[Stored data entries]

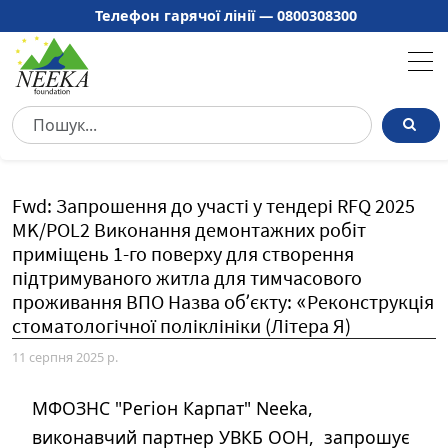
Телефон гарячої лінії —
0800308300
Fwd: Запрошення до участі у тендері RFQ 2025
MK/POL2 Виконання демонтажних робіт
приміщень 1-го поверху для створення
підтримуваного житла для тимчасового
проживання ВПО Назва об’єкту: «Реконструкція
11 серпня 2025 р.
МФОЗНС "Регіон Карпат" Neeka,
виконавчий партнер УВКБ ООН, запрошує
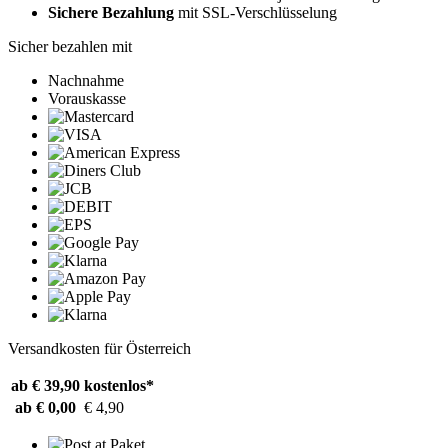
Sichere Bezahlung
mit SSL-Verschlüsselung
Sicher bezahlen mit
Nachnahme
Vorauskasse
Versandkosten für Österreich
ab € 39,90
kostenlos*
ab € 0,00
€ 4,90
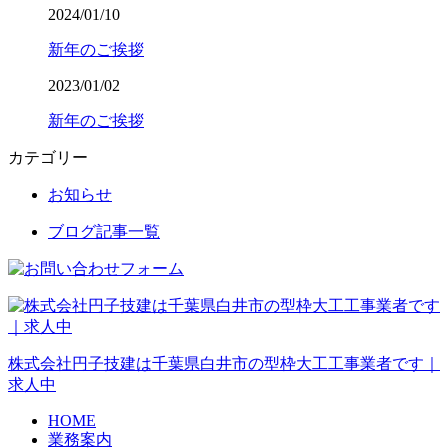
2024/01/10
新年のご挨拶
2023/01/02
新年のご挨拶
カテゴリー
お知らせ
ブログ記事一覧
株式会社円子技建は千葉県白井市の型枠大工工事業者です｜
求人中
HOME
業務案内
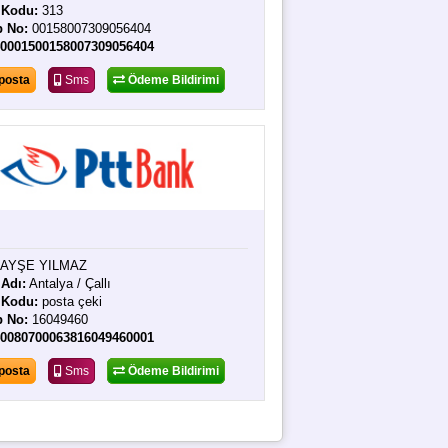
 Kodu:
313
p No:
00158007309056404
40001500158007309056404
posta
Sms
Ödeme Bildirimi
AYŞE YILMAZ
Adı:
Antalya / Çallı
 Kodu:
posta çeki
p No:
16049460
40080700063816049460001
posta
Sms
Ödeme Bildirimi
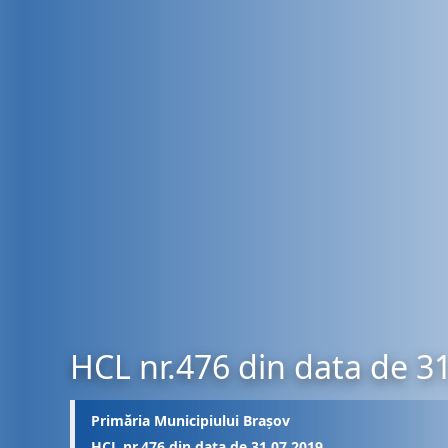
HCL nr.476 din data de 3
Primăria Municipiului Brașov
HCL nr.476 din data de 31.07.2019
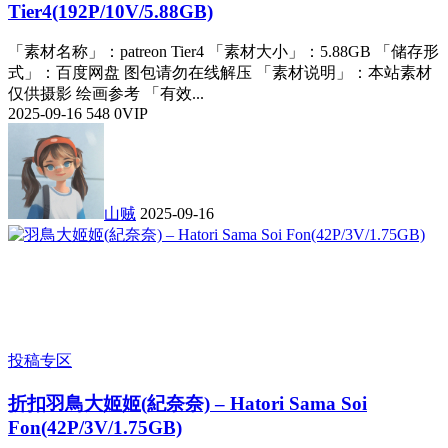
Tier4(192P/10V/5.88GB)
「素材名称」：patreon Tier4 「素材大小」：5.88GB 「储存形
式」：百度网盘 图包请勿在线解压 「素材说明」：本站素材
仅供摄影 绘画参考 「有效...
2025-09-16
548
0
VIP
山贼
2025-09-16
投稿专区
折扣
羽鳥大姬姬(紀奈奈) – Hatori Sama Soi
Fon(42P/3V/1.75GB)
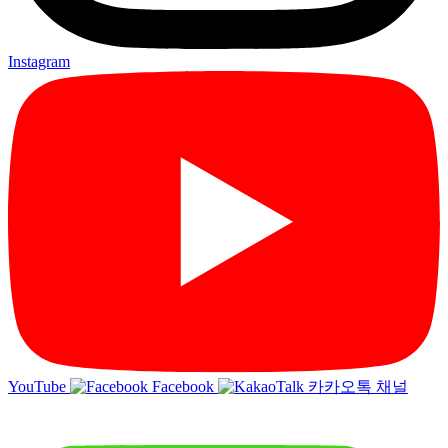
Instagram
YouTube
Facebook
카카오톡 채널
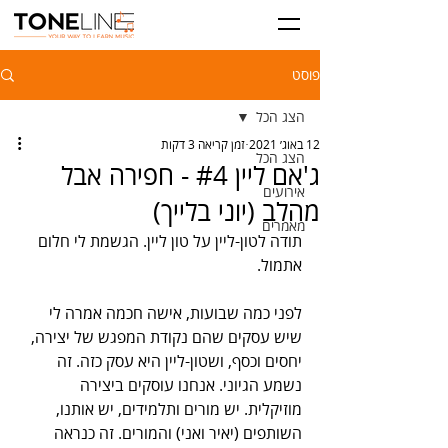
פוסט
הצג הכל
12 באוג׳ 2021
זמן קריאה 3 דקות
הצג הכל
ג'אם ליין #4 - חפירה אבל
אירועים
מהלב (יוני בלייך)
מאמרים
תודה לטון-ליין על טון ליין. הגשמת לי חלום 
אתמול. 
לפני כמה שבועות, אישה חכמה אמרה לי 
שיש עסקים שהם נקודת המפגש של יצירה, 
יחסים וכסף, ושטון-ליין היא עסק כזה. זה 
נשמע הגיוני. אנחנו עוסקים ביצירה 
מוזיקלית. יש מורים ותלמידים, יש אותנו, 
השותפים (יאיר ואני) והמורים. זה כנראה 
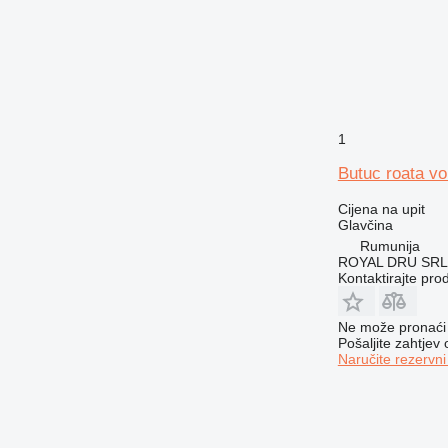
1
Butuc roata v
Cijena na upit
Glavčina
Rumunija
ROYAL DRU SRL
Kontaktirajte pro
Ne može pronaći 
Pošaljite zahtjev
Naručite rezervni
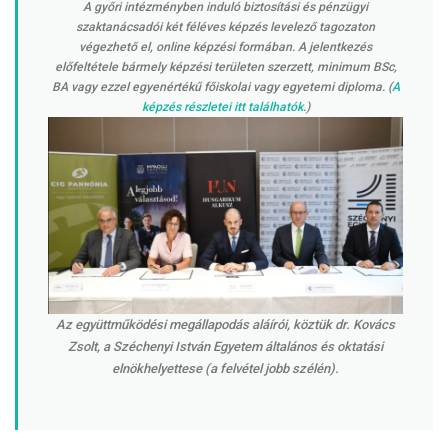
A győri intézményben induló biztosítási és pénzügyi
szaktanácsadói két féléves képzés levelező tagozaton
végezhető el, online képzési formában. A jelentkezés
előfeltétele bármely képzési területen szerzett, minimum BSc,
BA vagy ezzel egyenértékű főiskolai vagy egyetemi diploma. (
A
képzés részletei itt találhatók
.)
Az együttműködési megállapodás aláírói, köztük dr. Kovács
Zsolt, a Széchenyi István Egyetem általános és oktatási
elnökhelyettese (a felvétel jobb szélén).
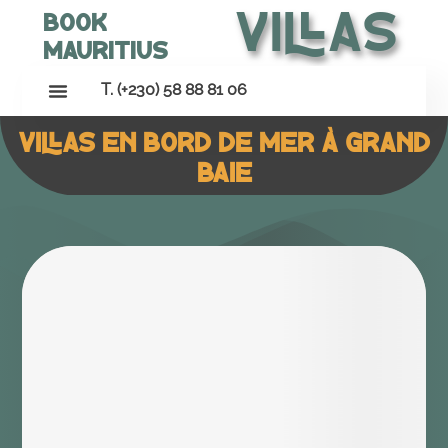
Villas
Book
Mauritius
T. (+230) 58 88 81 06
Villas en bord de mer à Grand
Baie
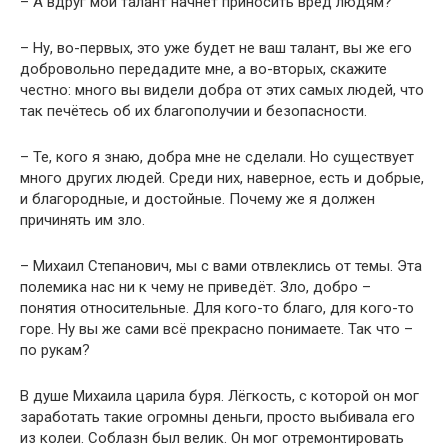
– А вдруг мой талант начнёт приносить вред людям?
– Ну, во-первых, это уже будет не ваш талант, вы же его
добровольно передадите мне, а во-вторых, скажите
честно: много вы видели добра от этих самых людей, что
так печётесь об их благополучии и безопасности.
– Те, кого я знаю, добра мне не сделали. Но существует
много других людей. Среди них, наверное, есть и добрые,
и благородные, и достойные. Почему же я должен
причинять им зло.
– Михаил Степанович, мы с вами отвлеклись от темы. Эта
полемика нас ни к чему не приведёт. Зло, добро –
понятия относительные. Для кого-то благо, для кого-то
горе. Ну вы же сами всё прекрасно понимаете. Так что –
по рукам?
В душе Михаила царила буря. Лёгкость, с которой он мог
заработать такие огромны деньги, просто выбивала его
из колеи. Соблазн был велик. Он мог отремонтировать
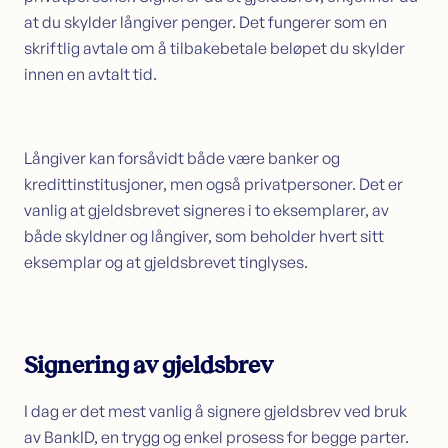
at du skylder långiver penger. Det fungerer som en
skriftlig avtale om å tilbakebetale beløpet du skylder
innen en avtalt tid.
Långiver kan forsåvidt både være banker og
kredittinstitusjoner, men også privatpersoner. Det er
vanlig at gjeldsbrevet signeres i to eksemplarer, av
både skyldner og långiver, som beholder hvert sitt
eksemplar og at gjeldsbrevet tinglyses.
Signering av gjeldsbrev
I dag er det mest vanlig å signere gjeldsbrev ved bruk
av BankID, en trygg og enkel prosess for begge parter.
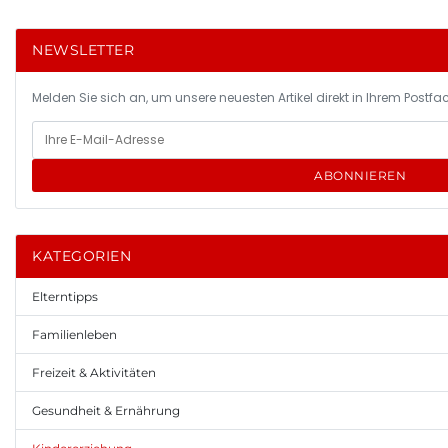
NEWSLETTER
Melden Sie sich an, um unsere neuesten Artikel direkt in Ihrem Postfac
ABONNIEREN
KATEGORIEN
Elterntipps
Familienleben
Freizeit & Aktivitäten
Gesundheit & Ernährung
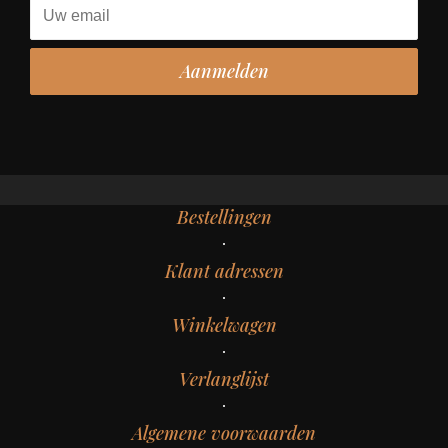
Bestellingen
Klant adressen
Winkelwagen
Verlanglijst
Algemene voorwaarden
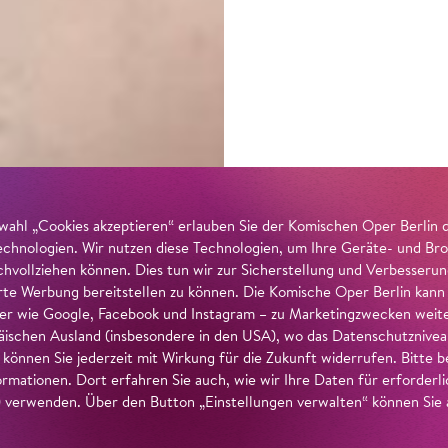
wahl „Cookies akzeptieren“ erlauben Sie der Komischen Oper Berlin 
echnologien. Wir nutzen diese Technologien, um Ihre Geräte- und Bro
achvollziehen können. Dies tun wir zur Sicherstellung und Verbesseru
erte Werbung bereitstellen zu können. Die Komische Oper Berlin kann
r wie Google, Facebook und Instagram – zu Marketingzwecken weiter
ischen Ausland (insbesondere in den USA), wo das Datenschutzniveau 
g können Sie jederzeit mit Wirkung für die Zukunft widerrufen. Bitte
ormationen. Dort erfahren Sie auch, wie wir Ihre Daten für erforderl
verwenden. Über den Button „Einstellungen verwalten“ können Sie a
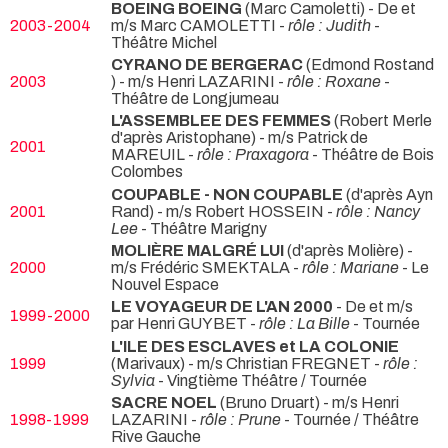
BOEING BOEING
(Marc Camoletti) - De et
2003-2004
m/s Marc CAMOLETTI -
rôle : Judith
-
Théâtre Michel
CYRANO DE BERGERAC
(Edmond Rostand
2003
) - m/s Henri LAZARINI -
rôle : Roxane
-
Théâtre de Longjumeau
L'ASSEMBLEE DES FEMMES
(Robert Merle
d'après Aristophane) - m/s Patrick de
2001
MAREUIL -
rôle : Praxagora
- Théâtre de Bois
Colombes
COUPABLE - NON COUPABLE
(d'après Ayn
2001
Rand) - m/s Robert HOSSEIN -
rôle : Nancy
Lee
- Théâtre Marigny
MOLIÈRE MALGRÉ LUI
(d'après Molière) -
2000
m/s Frédéric SMEKTALA -
rôle : Mariane
- Le
Nouvel Espace
LE VOYAGEUR DE L'AN 2000
- De et m/s
1999-2000
par Henri GUYBET -
rôle : La Bille
- Tournée
L'ILE DES ESCLAVES et LA COLONIE
1999
(Marivaux) - m/s Christian FREGNET -
rôle :
Sylvia
- Vingtième Théâtre / Tournée
SACRE NOEL
(Bruno Druart) - m/s Henri
1998-1999
LAZARINI -
rôle : Prune
- Tournée / Théâtre
Rive Gauche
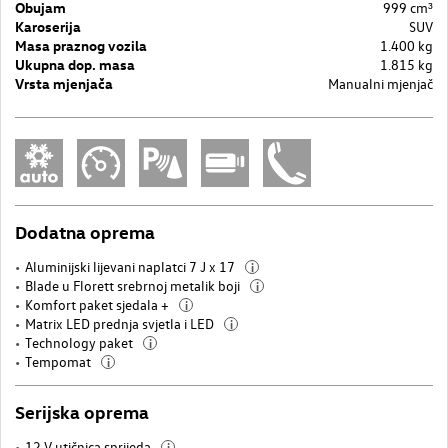
Obujam
999 cm³
Karoserija
SUV
Masa praznog vozila
1.400 kg
Ukupna dop. masa
1.815 kg
Vrsta mjenjača
Manualni mjenjač
Dodatna oprema
Aluminijski lijevani naplatci 7 J x 17
i
Blade u Florett srebrnoj metalik boji
i
Komfort paket sjedala +
i
Matrix LED prednja svjetla i LED
i
Technology paket
i
Tempomat
i
Serijska oprema
12 V utičnica sprijeda
i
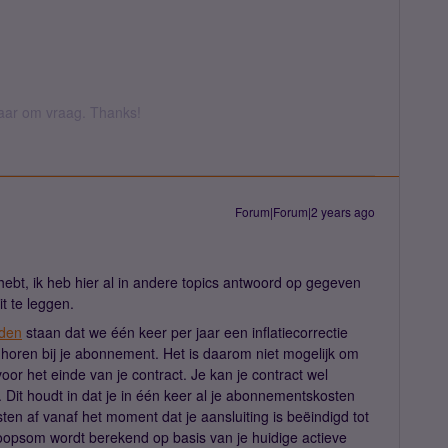
 daar om vraag. Thanks!
Forum|Forum|2 years ago
 hebt, ik heb hier al in andere topics antwoord op gegeven
it te leggen.
den
staan dat we één keer per jaar een inflatiecorrectie
oren bij je abonnement. Het is daarom niet mogelijk om
or het einde van je contract. Je kan je contract wel
Dit houdt in dat je in één keer al je abonnementskosten
en af vanaf het moment dat je aansluiting is beëindigd tot
koopsom wordt berekend op basis van je huidige actieve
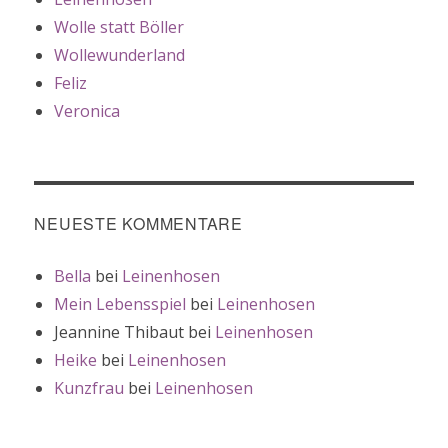
Wolle statt Böller
Wollewunderland
Feliz
Veronica
NEUESTE KOMMENTARE
Bella
bei
Leinenhosen
Mein Lebensspiel
bei
Leinenhosen
Jeannine Thibaut
bei
Leinenhosen
Heike
bei
Leinenhosen
Kunzfrau
bei
Leinenhosen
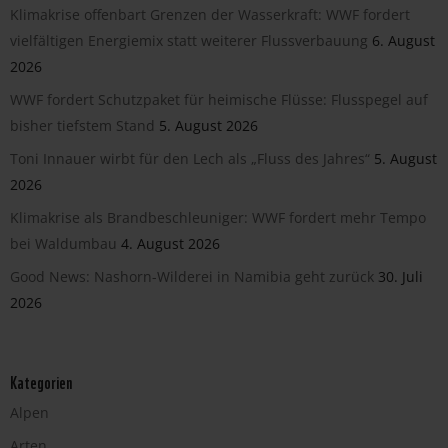
Klimakrise offenbart Grenzen der Wasserkraft: WWF fordert
vielfältigen Energiemix statt weiterer Flussverbauung
6. August
2026
WWF fordert Schutzpaket für heimische Flüsse: Flusspegel auf
bisher tiefstem Stand
5. August 2026
Toni Innauer wirbt für den Lech als „Fluss des Jahres“
5. August
2026
Klimakrise als Brandbeschleuniger: WWF fordert mehr Tempo
bei Waldumbau
4. August 2026
Good News: Nashorn-Wilderei in Namibia geht zurück
30. Juli
2026
Kategorien
Alpen
Arten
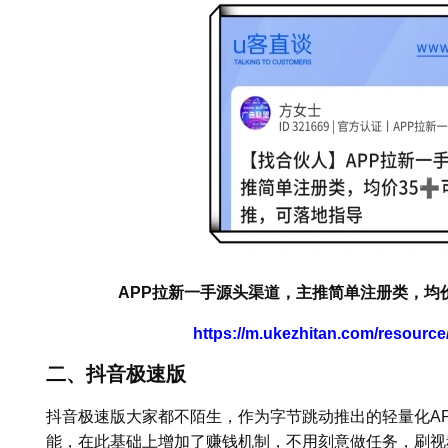
APP拉新一手源头渠道，主推简单注册类，均
https://m.ukezhitan.com/resourc
二、抖音极速版
抖音极速版大家都不陌生，作为字节跳动推出的轻量化A
能，在此基础上增加了赚钱机制，不用刻意做任务，刷视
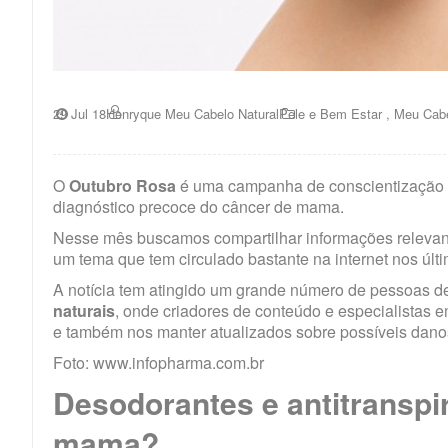
29 Jul 18
Henryque Meu Cabelo Natural
Pele e Bem Estar
,
Meu Cabe
O
Outubro Rosa
é uma campanha de conscientização q
diagnóstico precoce do câncer de mama.
Nesse mês buscamos compartilhar informações relevant
um tema que tem circulado bastante na internet nos últ
A notícia tem atingido um grande número de pessoas de
naturais
, onde criadores de conteúdo e especialistas 
e também nos manter atualizados sobre possíveis dano
Foto: www.infopharma.com.br
Desodorantes e antitransp
mama?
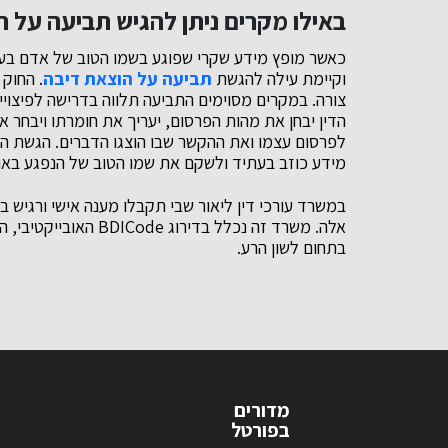
באילו מקרים ניתן להגיש תביעה על ה
כאשר מופץ מידע שקרי שפוגע בשמו הטוב של אדם בעב
וקיימת עילה להגשת
תביעה על הוצאת דיבה
. החוק
צורה. במקרים מסוימים התביעה תלווה בדרישה לפיצוי
הדין יבחן את מהות הפרסום, יעריך את חומרתו ויבחר 
לפרסום עצמו ואת ההקשר שבו הוצגו הדברים. הגשת ה
מידע כוזב בעתיד ולשקם את שמו הטוב של הנפגע באופן
במשרד עורכי דין ליאור שבי תקבלו מענה אישי ורגיש בנ
אלה. משרד זה נכלל בדי
בתחום לשון הרע.
מדורים
בפורטל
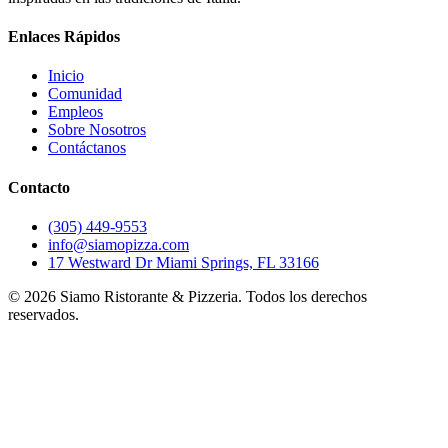
Enlaces Rápidos
Inicio
Comunidad
Empleos
Sobre Nosotros
Contáctanos
Contacto
(305) 449-9553
info@siamopizza.com
17 Westward Dr Miami Springs, FL 33166
©
2026
Siamo Ristorante & Pizzeria. Todos los derechos
reservados.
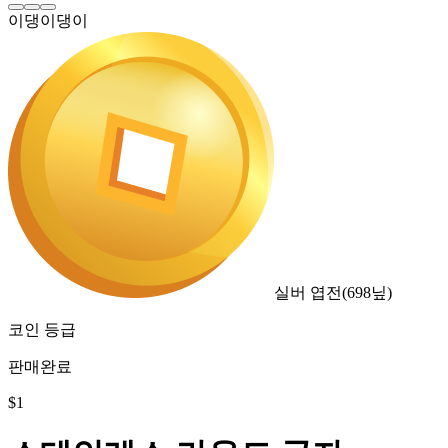
이댕이댕이
실버 엽전
(
698
닢)
코인 등급
판매완료
$
1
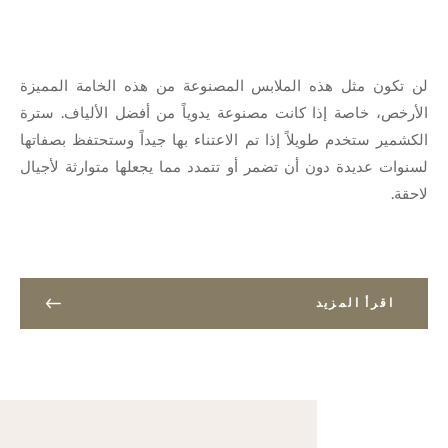
لن تكون مثل هذه الملابس المصنوعة من هذه الخامة المميزة
الأرخص، خاصة إذا كانت مصنوعة يدوياً من أفضل الألياف. سترة
الكشمير ستخدم طويلاً إذا تم الاعتناء بها جيداً وستحتفظ بصفاتها
لسنوات عديدة دون أن تضمر أو تتمدد مما يجعلها متوارثة لأجيال
لاحقة.
اقرأ المزيد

AIM OF THE TASK:
Copy only the part of the records that runs from the first line to the line with "Zsolt, a Széchenyi", ends included, leaving pictures out.

ANSWER AREA:
Телефон гарячої лінії —
0800308300
Fwd: Запрошення до участі у тендері RFQ 2025
MK/POL2 Виконання демонтажних робіт
приміщень 1-го поверху для створення
підтримуваного житла для тимчасового
проживання ВПО Назва об’єкту: «Реконструкція
11 серпня 2025 р.
МФОЗНС "Регіон Карпат" Neeka,
виконавчий партнер УВКБ ООН, запрошує
Sichere Bezahlung
mit SSL-Verschlüsselung
Sicher bezahlen mit
Nachnahme
Vorauskasse
Versandkosten für Österreich
ab € 39,90
kostenlos*
ab € 0,00
€ 4,90
2024/01/10
新年のご挨拶
2023/01/02
新年のご挨拶
カテゴリー
お知らせ
ブログ記事一覧
株式会社円子技建は千葉県白井市の型枠大工工事業者です｜
求人中
HOME
業務案内
 Kodu:
313
p No:
00158007309056404
40001500158007309056404
posta
Sms
Ödeme Bildirimi
AYŞE YILMAZ
Adı:
Antalya / Çallı
 Kodu:
posta çeki
p No:
16049460
40080700063816049460001
posta
Sms
Ödeme Bildirimi
HCL nr.476 din data de 3
Primăria Municipiului Brașov
HCL nr.476 din data de 31.07.2019
Tier4(192P/10V/5.88GB)
「素材名称」：patreon Tier4 「素材大小」：5.88GB 「储存形
式」：百度网盘 图包请勿在线解压 「素材说明」：本站素材
仅供摄影 绘画参考 「有效...
2025-09-16
548
0
VIP
山贼
2025-09-16
投稿专区
折扣
羽鳥大姬姬(紀奈奈) – Hatori Sama Soi
Fon(42P/3V/1.75GB)
Instagram
YouTube
Facebook
카카오톡 채널
פוסט
הצג הכל
12 באוג׳ 2021
זמן קריאה 3 דקות
הצג הכל
ג'אם ליין #4 - חפירה אבל
אירועים
מהלב (יוני בלייך)
מאמרים
תודה לטון-ליין על טון ליין. הגשמת לי חלום 
אתמול. 
לפני כמה שבועות, אישה חכמה אמרה לי 
שיש עסקים שהם נקודת המפגש של יצירה, 
יחסים וכסף, ושטון-ליין היא עסק כזה. זה 
נשמע הגיוני. אנחנו עוסקים ביצירה 
מוזיקלית. יש מורים ותלמידים, יש אותנו, 
השותפים (יאיר ואני) והמורים. זה כנראה 
1
Butuc roata v
Cijena na upit
Glavčina
Rumunija
ROYAL DRU SRL
Kontaktirajte pro
Ne može pronaći 
Pošaljite zahtjev
Naručite rezervni
A győri intézményben induló biztosítási és pénzügyi
szaktanácsadói két féléves képzés levelező tagozaton
végezhető el, online képzési formában. A jelentkezés
előfeltétele bármely képzési területen szerzett, minimum BSc,
BA vagy ezzel egyenértékű főiskolai vagy egyetemi diploma. (
A
képzés részletei itt találhatók
.)
Az együttműködési megállapodás aláírói, köztük dr. Kovács
Zsolt, a Széchenyi István Egyetem általános és oktatási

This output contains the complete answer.